An astonishing situation has arisen in UK courts, whereby fraud cases brought by the State are being dropped as the defendants claim to be unable to find defence lawyers, following budget cuts to public legal aid. The problem is that lawyers are refusing
to take on the work at reduced rates.
In one case which was brought against men convicted of a land bank fraud, in which members of the public were allegedly mis-sold plots of land, Judge Leonard QC granted a stay of proceedings against the defendants on the basis that no lawyers would take
on the case.
In his ruling on 1 May 2014, he noted that “I further find that there is no realistic prospect that sufficient advocates would be available for this case to be tried in January 2015 from any of the sources available to the defence, including the PDS.”
The government has cut fees for lawyers working on Very High Cost Cases (VHCCs) by 30%, while work on other Crown Court cases has been cut by up to 18%. As a consequence, lawyers are turning down the cases.

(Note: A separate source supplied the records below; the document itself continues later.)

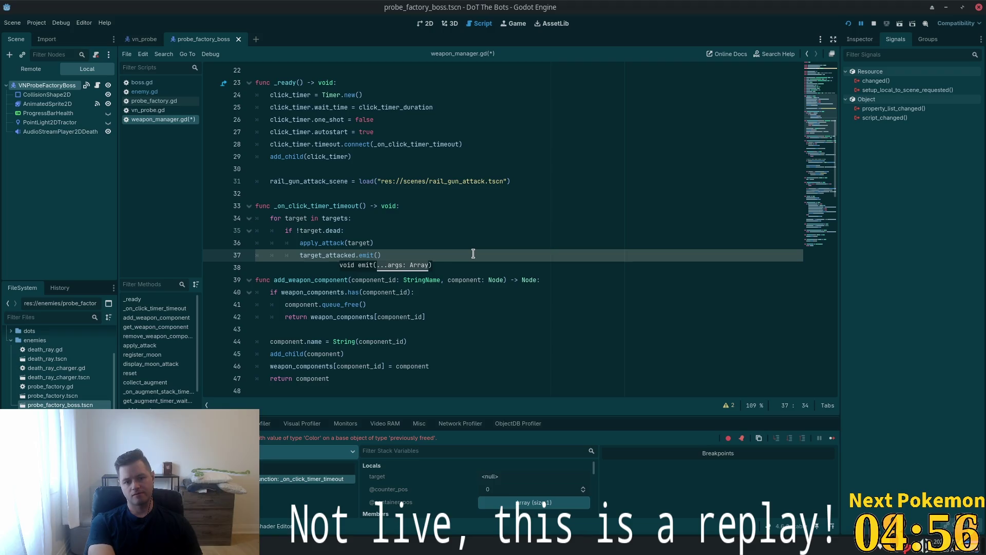
{"action": "type", "text": "arget"}
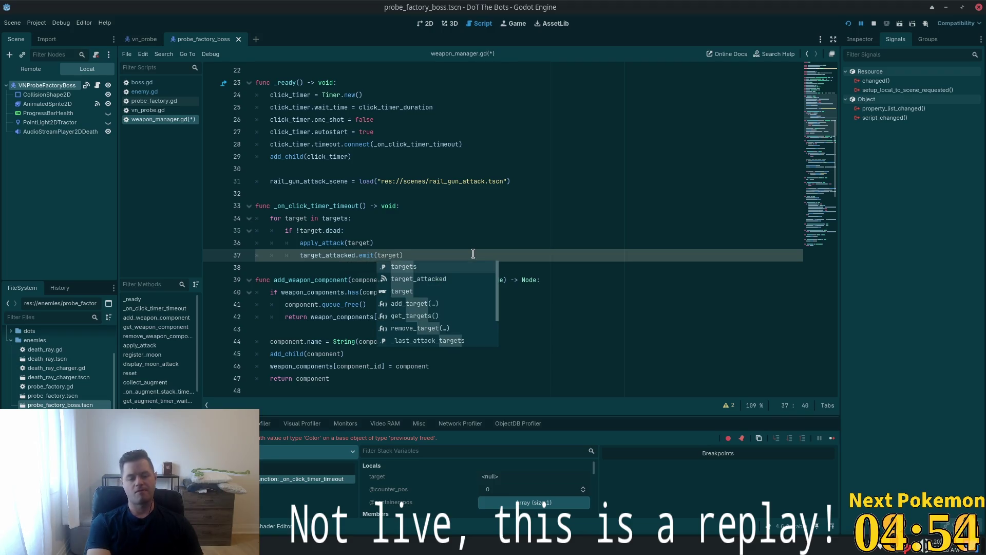
{"action": "left_click", "coordinate": [502, 232]}
{"action": "key", "text": "ctrl+s"}
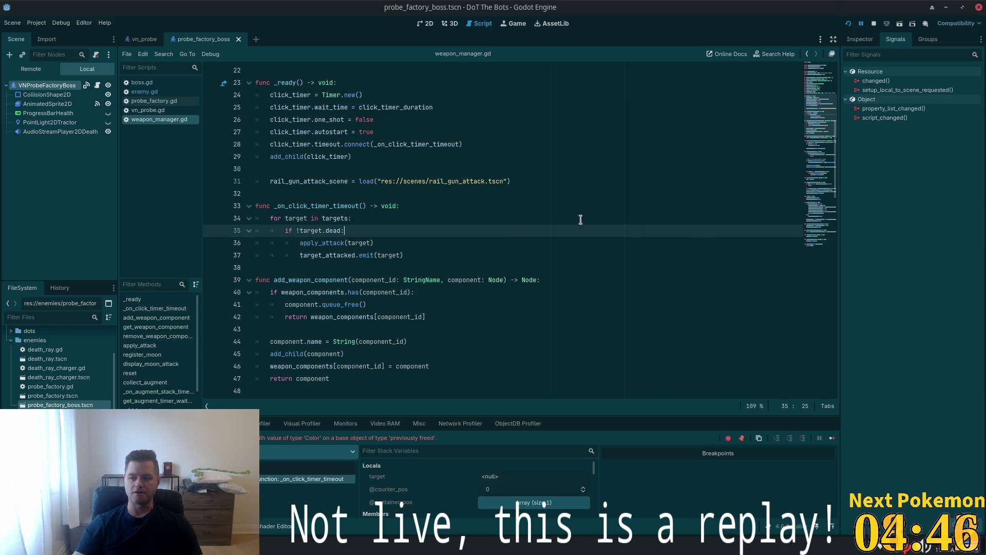
{"action": "left_click", "coordinate": [376, 222]}
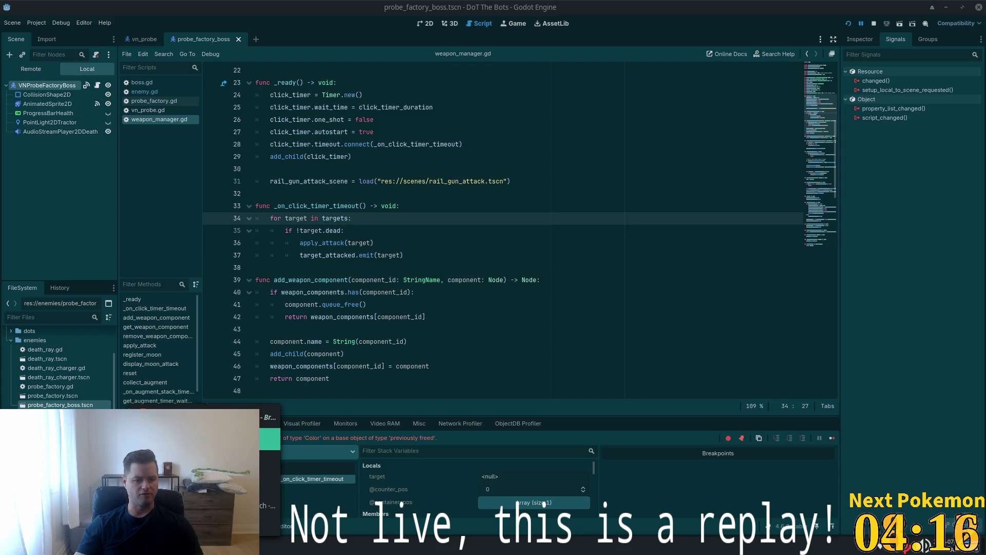
{"action": "key", "text": "alt+Tab"}
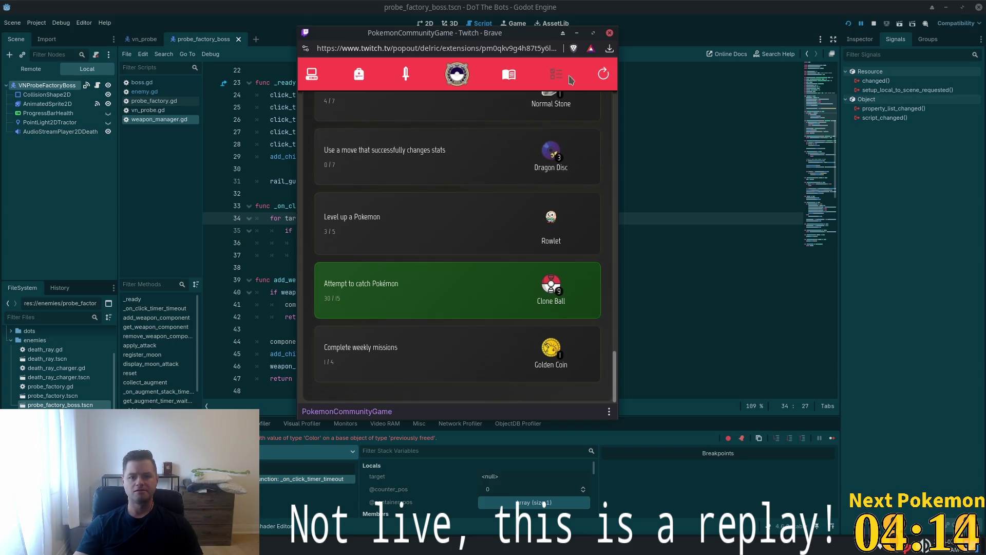
Refresh the mission progress, then view and dismiss the Golden Ticket reward explanation
{"action": "left_click", "coordinate": [603, 73]}
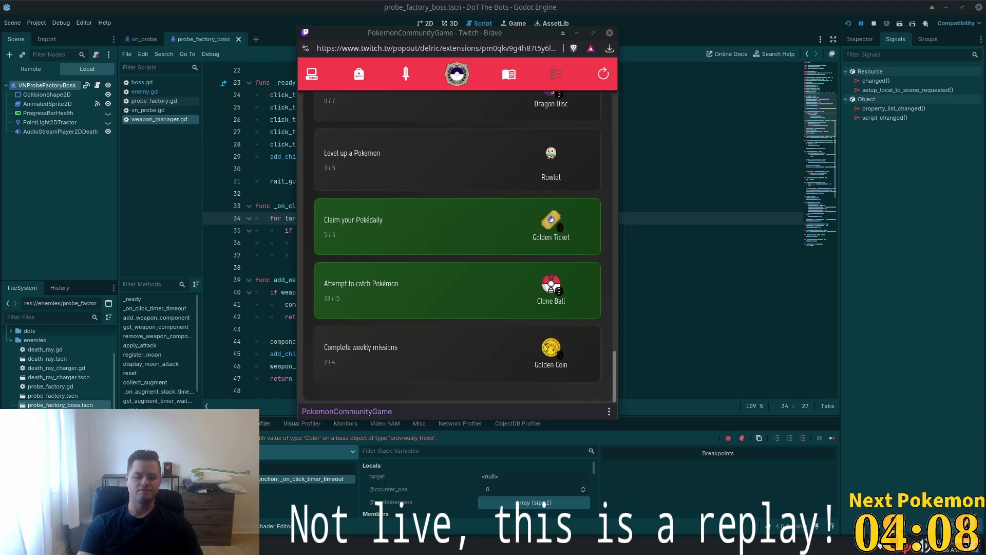
{"action": "left_click", "coordinate": [550, 223]}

“I have no reason to think that there is a realistic prospect that [other defence lawyers] will accept contracts in VHCC cases on the present terms,” Judge Leonard continued.
The particular challenge for fraud cases is their complexity. The case in point involved 46,030 pages and 194 excel spreadsheets. Fraud involves obfuscation by necessity, and that hardly helps the ability to try them with a jury of the defendants’ peers.
The right to a fair trial is enshrined in Article 6 of the European Convention on Human Rights, however the potential for such a system to be gamed must be a concern to prosecutors. If the court system in any country is unable to support the prosecution
of cases that involve finance due to their complexity, there is a risk that the prospect of an ‘unfair trial’ being perceived.
If this lack of fairness is due to a lack of competitiveness amongst legal firms, who are unwilling to fight for the £100,000 that a defence lawyer would reportedly earn working on this case (estimated to last for three months), it suggests (perhaps) that
lawyers do not operate in a competitive market.
That is a disconcerting thought, given the level of legal work being undertaken in world of finance at present.